Eine Ladesäule steht auf dem Gelände von Automobile Borna in der Geschwister-Scholl-Straße. "Die Säule haben wir seit etwa einem halben Jahr, zur gleichen Zeit kamen bei uns die ersten Fahrzeuge mit Elektroantrieb ins Sortiment", erklärt Jens Strehlau, Leiter der Marketing-Abteilung bei AMB. Zwei Vorführwagen stehen im Autohaus zur Verfügung, die von neugierigen Kunden getestet werden können. Allerdings sind sowohl der VW Up als auch der Golf fast täglich unterwegs. "Das Interesse an Elektrofahrzeugen ist bei uns groß, viele wollen die Wagen einfach mal ausprobieren", sagt Verkaufsleiter Jens Kutzner. Doch an Privatkunden konnte das Autohaus bisher nur wenige emissionslosen Fahrzeuge verkaufen. Für Kutzner und Strehlau liegt das an den noch hohen Anschaffungskosten. So muss man beispielsweise für den Up mit Elektro-Antrieb stolze 26 000 Euro hinlegen. In der herkömmlichen Version mit Benzin-Motor sind es gerade mal 16 000 Euro.

Kunden, die ihre Wagen zur Werkstatt bringen, können sie bisher kostenfrei aufladen. An der Ladesäule dauert es sechs Stunden, bis die Autos ihre Maximal-Reichweite wieder schaffen. "An einer herkömmlichen Steckdose können sie auch aufgeladen werden, das dauert aber rund zwölf Stunden", erklärt Kutzner.

Eine weitere Ladesäule gibt es im Stadtgebiet beim Autohaus Mittag in der Abtsdorfer Straße. Sie steht bei dem Renault-Händler bereits seit zwei Jahren.
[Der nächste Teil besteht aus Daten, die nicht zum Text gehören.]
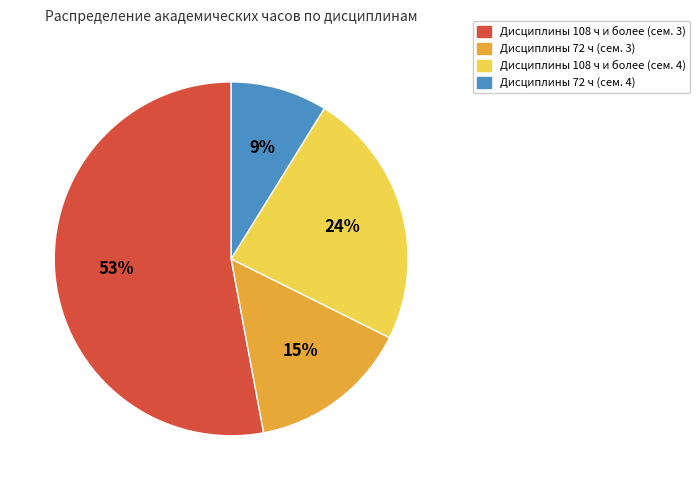

What is the largest slice in the pie chart?

Дисциплины 108 ч и более (сем. 3)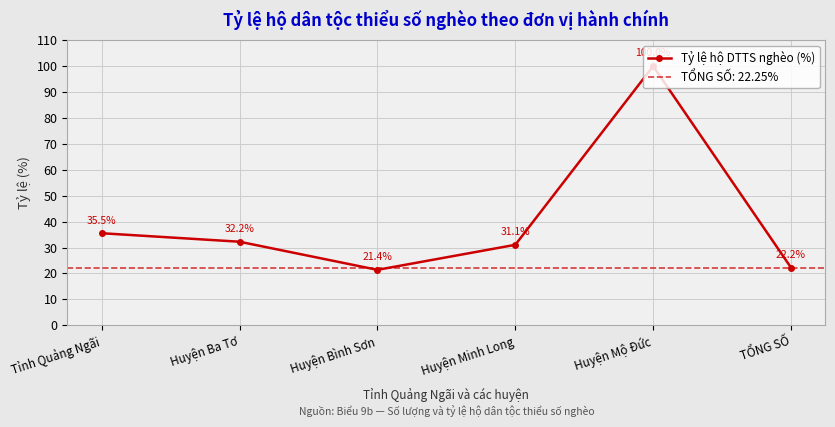

Where is the first local minimum?

Huyện Bình Sơn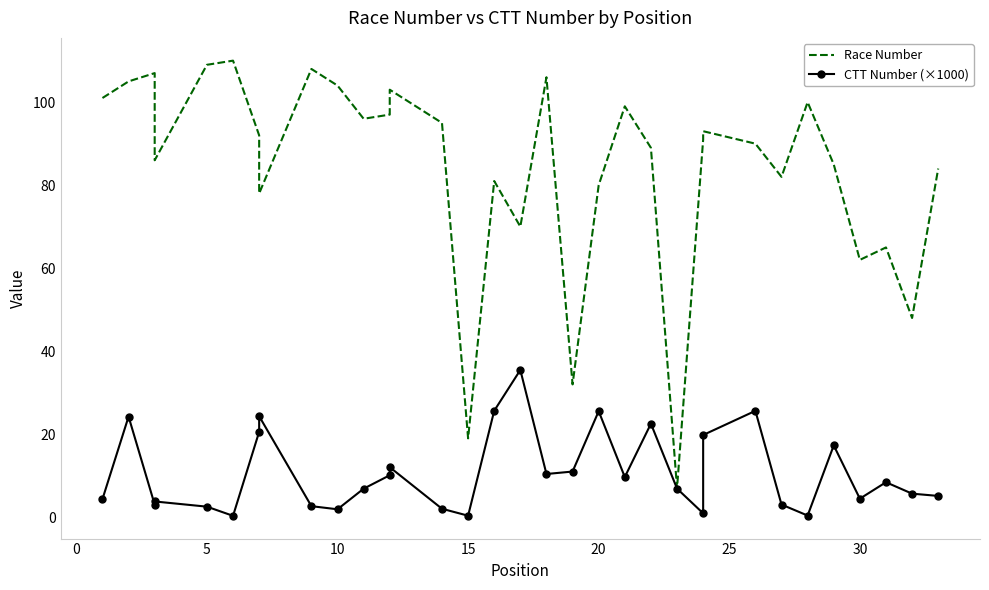

Reading left to right, what are all the values shown in this chart?

Race Number: 101.0	105.0	107.0	86.0	109.0	110.0	92.0	78.0	108.0	104.0	96.0	97.0	103.0	95.0	19.0	81.0	70.0	106.0	32.0	80.0	99.0	89.0	7.0	91.0	93.0	90.0	82.0	100.0	85.0	62.0	65.0	48.0	84.0
CTT Number (×1000): 4.4	24.2	3.0	3.8	2.5	0.3	20.6	24.3	2.7	1.9	6.9	10.1	12.1	2.0	0.4	25.6	35.5	10.4	11.0	25.5	9.7	22.5	6.9	0.9	19.8	25.6	3.1	0.4	17.3	4.5	8.4	5.7	5.1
Während der Geschäftszeiten haben Elektrofahrzeug-Besitzer die Möglichkeit, ihre Autos an die Starkstromsteckdose zu stöpseln. Auch nachts können dort Wagen geladen werden, die Fahrer müssen ihre Gefährte jedoch bis 18 Uhr abliefern und sie morgens ab 7 Uhr abholen. Allerdings geht es bei Renault noch deutlich einfacher, wie der Verkäufer Thomas Melzer betont. "Wer einen Elektro-Renault kauft, bekommt eine Ladesäule für Zuhause kostenlos dazu." Der Anschluss sei im Kaufpreis inbegriffen. An der Ladesäule ist das Fahrzeug dann nach etwa sechs Stunden wieder voll einsatzfähig.

Damit das Interesse an Elektro-Fahrzeugen zukünftig weiter steigt, ist für die Autohaus-Mitarbeiter eines unerlässlich: eine flächendeckende Versorgung mit Lademöglichkeiten. "Wer unterwegs ist, braucht dringend auch auf seinem Weg Ladesäulen", macht AMB-Mann Strehlau deutlich. In dem Bereich seien andere Länder schon viel weiter, weshalb auch dort die Nachfrage nach Elektro-Autos viel größer sei.